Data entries
╭──

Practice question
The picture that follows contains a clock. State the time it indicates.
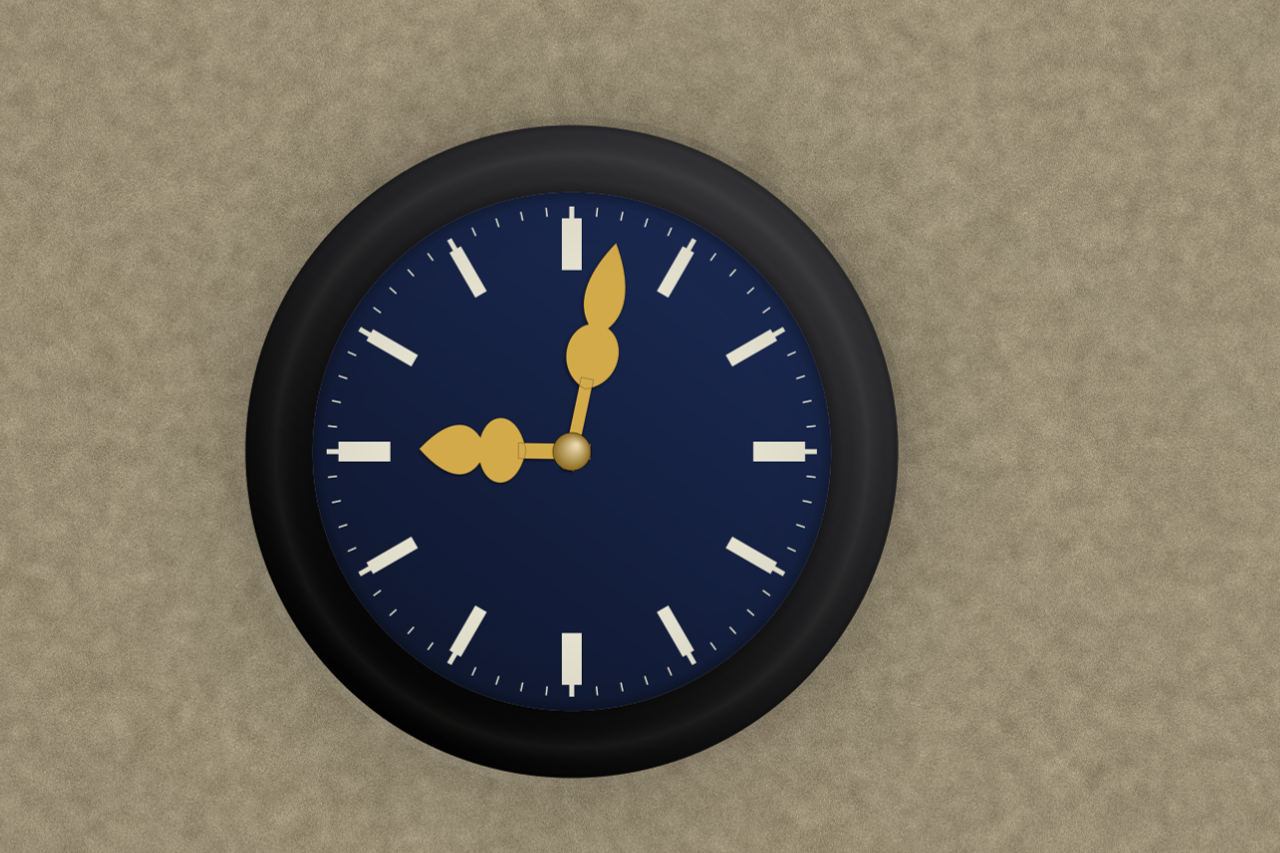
9:02
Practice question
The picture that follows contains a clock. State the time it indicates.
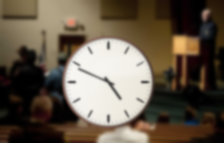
4:49
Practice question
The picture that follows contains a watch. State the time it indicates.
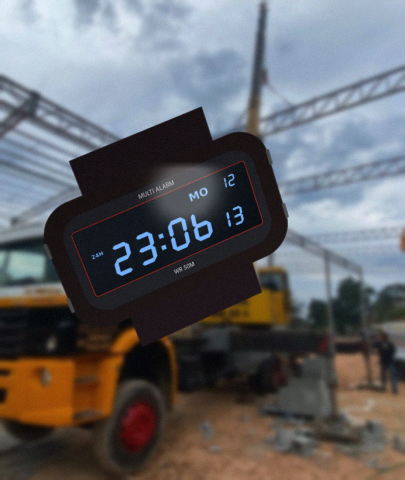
23:06:13
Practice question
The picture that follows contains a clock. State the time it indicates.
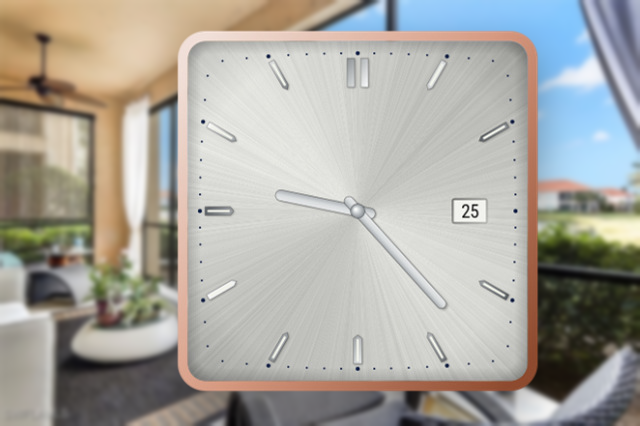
9:23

╰──

» EXERCISE DETAILS
Turn the material above into a numbered list with one line per item, skipping any blank lines. Leave out the pictures.

» SOLUTION TO THE PROBLEM
1. Practice question
2. The picture that follows contains a clock. State the time it indicates.
3. 9:02
4. Practice question
5. The picture that follows contains a clock. State the time it indicates.
6. 4:49
7. Practice question
8. The picture that follows contains a watch. State the time it indicates.
9. 23:06:13
10. Practice question
11. The picture that follows contains a clock. State the time it indicates.
12. 9:23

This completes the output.